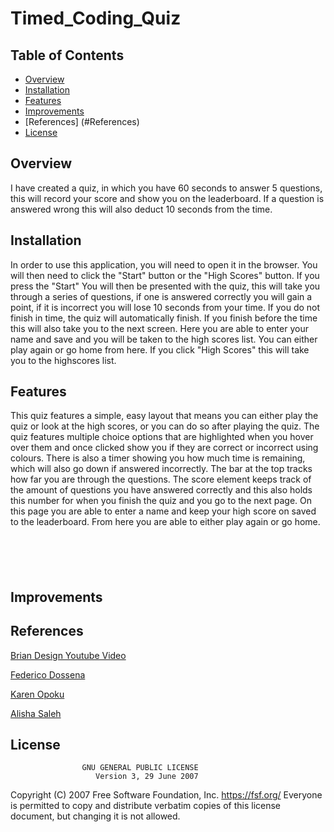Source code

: # Timed_Coding_Quiz

## Table of Contents

* [Overview](#Overview)
* [Installation](#Installation)
* [Features](#Features)
* [Improvements](#Improvements)
* [References] (#References)
* [License](#license)


## Overview
I have created a quiz, in which you have 60 seconds to answer 5 questions, this will record your score and show you on the leaderboard. If a question is answered wrong this will also deduct 10 seconds from the time.

## Installation
In order to use this application, you will need to open it in the browser. You will then need to click the "Start" button or the "High Scores" button.
If you press the "Start" You will then be presented with the quiz, this will take you through a series of questions, if one is answered correctly you will gain a point, if it is incorrect you will lose 10 seconds from your time. If you do not finish in time, the quiz will automatically finish. If you finish before the time this will also take you to the next screen. Here you are able to enter your name and save and you will be taken to the high scores list. You can either play again or go home from here.
If you click "High Scores" this will take you to the highscores list.

## Features
This quiz features a simple, easy layout that means you can either play the quiz or look at the high scores, or you can do so after playing the quiz. The quiz features multiple choice options that are highlighted when you hover over them and once clicked show you if they are correct or incorrect using colours. There is also a timer showing you how much time is remaining, which will also go down if answered incorrectly. The bar at the top tracks how far you are through the questions. The score element keeps track of the amount of questions you have answered correctly and this also holds this number for when you finish the quiz and you go to the next page. On this page you are able to enter a name and keep your high score on saved to the leaderboard. From here you are able to either play again or go home.


![]()



![]()



![]()



![]()


![]()



## Improvements

## References
[Brian Design Youtube Video](https://www.youtube.com/watch?v=f4fB9Xg2JEY&t=1542s)

[Federico Dossena](https://fdossena.com/?p=html5cool/buttons/i.frag)

[Karen Opoku](https://github.com/Karen-O94)

[Alisha Saleh](https://github.com/AlishaSaleh)


## License
                    GNU GENERAL PUBLIC LICENSE
                       Version 3, 29 June 2007

 Copyright (C) 2007 Free Software Foundation, Inc. <https://fsf.org/>
 Everyone is permitted to copy and distribute verbatim copies
 of this license document, but changing it is not allowed.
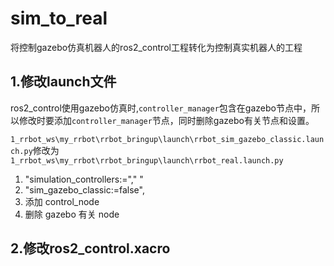 # sim_to_real
将控制gazebo仿真机器人的ros2_control工程转化为控制真实机器人的工程
## 1.修改launch文件
ros2_control使用gazebo仿真时,`controller_manager`包含在gazebo节点中，所以修改时要添加`controller_manager`节点，同时删除gazebo有关节点和设置。

`1_rrbot_ws\my_rrbot\rrbot_bringup\launch\rrbot_sim_gazebo_classic.launch.py`修改为
`1_rrbot_ws\my_rrbot\rrbot_bringup\launch\rrbot_real.launch.py`
1. "simulation_controllers:="," "
2. "sim_gazebo_classic:=false",
3. 添加 control_node 
4. 删除 gazebo 有关 node
## 2.修改ros2_control.xacro
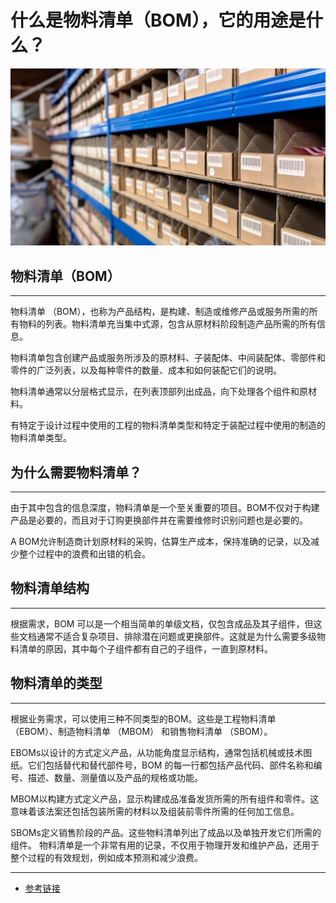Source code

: # 什么是物料清单（BOM），它的用途是什么？

![](./image/bom.webp)

## 物料清单（BOM）

---

物料清单 （BOM），也称为产品结构，是构建、制造或维修产品或服务所需的所有物料的列表。物料清单充当集中式源，包含从原材料阶段制造产品所需的所有信息。

物料清单包含创建产品或服务所涉及的原材料、子装配体、中间装配体、零部件和零件的广泛列表，以及每种零件的数量、成本和如何装配它们的说明。

物料清单通常以分层格式显示，在列表顶部列出成品，向下处理各个组件和原材料。

有特定于设计过程中使用的工程的物料清单类型和特定于装配过程中使用的制造的物料清单类型。

## 为什么需要物料清单？

---

由于其中包含的信息深度，物料清单是一个至关重要的项目。BOM不仅对于构建产品是必要的，而且对于订购更换部件并在需要维修时识别问题也是必要的。

A BOM允许制造商计划原材料的采购，估算生产成本，保持准确的记录，以及减少整个过程中的浪费和出错的机会。

## 物料清单结构

---

根据需求，BOM 可以是一个相当简单的单级文档，仅包含成品及其子组件，但这些文档通常不适合复杂项目、排除潜在问题或更换部件。这就是为什么需要多级物料清单的原因，其中每个子组件都有自己的子组件，一直到原材料。

## 物料清单的类型

---

根据业务需求，可以使用三种不同类型的BOM。这些是工程物料清单 （EBOM）、制造物料清单 （MBOM） 和销售物料清单 （SBOM）。

EBOMs以设计的方式定义产品，从功能角度显示结构，通常包括机械或技术图纸。它们包括替代和替代部件号，BOM 的每一行都包括产品代码、部件名称和编号、描述、数量、测量值以及产品的规格或功能。

MBOM以构建方式定义产品，显示构建成品准备发货所需的所有组件和零件。这意味着该法案还包括包装所需的材料以及组装前零件所需的任何加工信息。

SBOMs定义销售阶段的产品。这些物料清单列出了成品以及单独开发它们所需的组件。
物料清单是一个非常有用的记录，不仅用于物理开发和维护产品，还用于整个过程的有效规划，例如成本预测和减少浪费。

---

- [参考链接](https://reboundeu.com/cn/insights/blog/what-is-a-bom-bill-of-materials-and-what-is-it-used-for-17/)
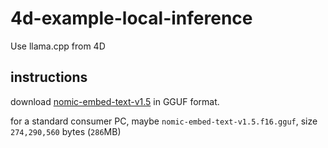 # 4d-example-local-inference
Use llama.cpp from 4D

## instructions

download [nomic-embed-text-v1.5](https://huggingface.co/nomic-ai/nomic-embed-text-v1.5-GGUF) in GGUF format.

for a standard consumer PC, maybe `nomic-embed-text-v1.5.f16.gguf`, size `274,290,560` bytes (`286`MB)
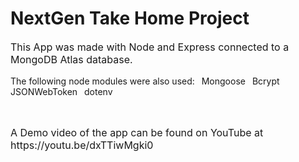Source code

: # NextGen Take Home Project

<p style="font-size: 16px">
This App was made with Node and Express connected to a MongoDB Atlas database.

The following node modules were also used:
&ensp;Mongoose
&ensp;Bcrypt
&ensp;JSONWebToken
&ensp;dotenv

</p>
<br/>
<p style="font-size: 16px"> 
A Demo video of the app can be found on YouTube at https://youtu.be/dxTTiwMgki0
</p>
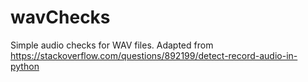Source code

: # wavChecks
Simple audio checks for WAV files. Adapted from https://stackoverflow.com/questions/892199/detect-record-audio-in-python
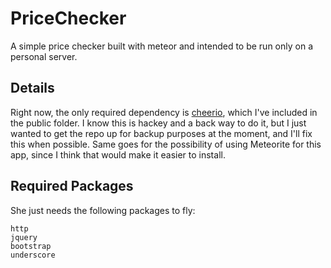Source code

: PriceChecker
============

A simple price checker built with meteor and intended to be run only on a personal server.


Details
-------
Right now, the only required dependency is [cheerio](https://github.com/MatthewMueller/cheerio), which I've included in the public folder. I know this is hackey and a back way to do it, but I just wanted to get the repo up for backup purposes at the moment, and I'll fix this when possible. Same goes for the possibility of using Meteorite for this app, since I think that would make it easier to install.


Required Packages
-----------------
She just needs the following packages to fly:

    http
    jquery
    bootstrap
    underscore
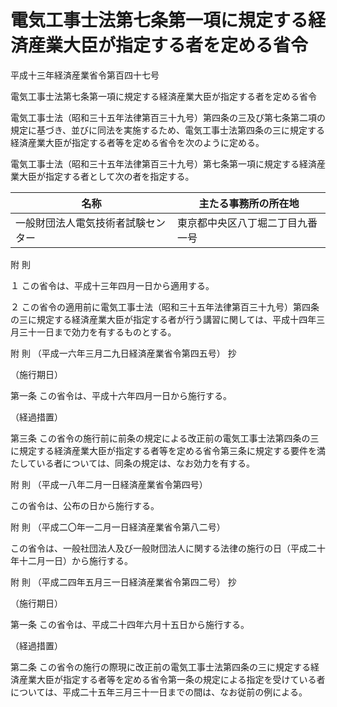 # 電気工事士法第七条第一項に規定する経済産業大臣が指定する者を定める省令

平成十三年経済産業省令第百四十七号

電気工事士法第七条第一項に規定する経済産業大臣が指定する者を定める省令

電気工事士法（昭和三十五年法律第百三十九号）第四条の三及び第七条第二項の規定に基づき、並びに同法を実施するため、電気工事士法第四条の三に規定する経済産業大臣が指定する者等を定める省令を次のように定める。

電気工事士法（昭和三十五年法律第百三十九号）第七条第一項に規定する経済産業大臣が指定する者として次の者を指定する。

名称 | 主たる事務所の所在地  
---|---  
一般財団法人電気技術者試験センター | 東京都中央区八丁堀二丁目九番一号  
  
附 則

１ この省令は、平成十三年四月一日から適用する。

２ この省令の適用前に電気工事士法（昭和三十五年法律第百三十九号）第四条の三に規定する経済産業大臣が指定する者が行う講習に関しては、平成十四年三月三十一日まで効力を有するものとする。

附 則 （平成一六年三月二九日経済産業省令第四五号） 抄

（施行期日）

第一条 この省令は、平成十六年四月一日から施行する。

（経過措置）

第三条 この省令の施行前に前条の規定による改正前の電気工事士法第四条の三に規定する経済産業大臣が指定する者等を定める省令第三条に規定する要件を満たしている者については、同条の規定は、なお効力を有する。

附 則 （平成一八年二月一日経済産業省令第四号）

この省令は、公布の日から施行する。

附 則 （平成二〇年一二月一日経済産業省令第八二号）

この省令は、一般社団法人及び一般財団法人に関する法律の施行の日（平成二十年十二月一日）から施行する。

附 則 （平成二四年五月三一日経済産業省令第四二号） 抄

（施行期日）

第一条 この省令は、平成二十四年六月十五日から施行する。

（経過措置）

第二条 この省令の施行の際現に改正前の電気工事士法第四条の三に規定する経済産業大臣が指定する者等を定める省令第一条の規定による指定を受けている者については、平成二十五年三月三十一日までの間は、なお従前の例による。
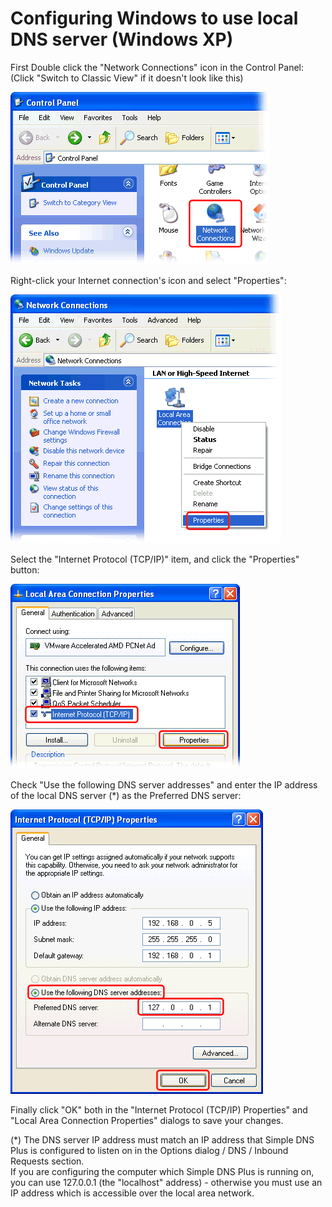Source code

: ﻿---
category: 11
frontpage: false
comments: true
vgroup: 5
vname: Windows XP
vsort: 104
refs: 26
created-utc: 2019-01-01
modified-utc: 2019-01-01
---
# Configuring Windows to use local DNS server (Windows XP)

First Double click the "Network Connections" icon in the Control Panel:  
(Click "Switch to Classic View" if it doesn't look like this)

![](img/28/1.png)

Right-click your Internet connection's icon and select "Properties":

![](img/28/2.png)

Select the "Internet Protocol (TCP/IP)" item, and click the "Properties" button:

![](img/28/3.png)

Check "Use the following DNS server addresses" and enter the IP address of the local DNS server (*) as the Preferred DNS server:

![](img/28/4.png)

Finally click "OK" both in the "Internet Protocol (TCP/IP) Properties" and "Local Area Connection Properties" dialogs to save your changes.

(*) The DNS server IP address must match an IP address that Simple DNS Plus is configured to listen on in the Options dialog / DNS / Inbound Requests section.  
If you are configuring the computer which Simple DNS Plus is running on, you can use 127.0.0.1 (the "localhost" address) - otherwise you must use an IP address which is accessible over the local area network.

*****

*Exercise instructions*:
Filter the entries down to the lines with the word "Windows" in them.

*The completed task*:
vname: Windows XP
# Configuring Windows to use local DNS server (Windows XP)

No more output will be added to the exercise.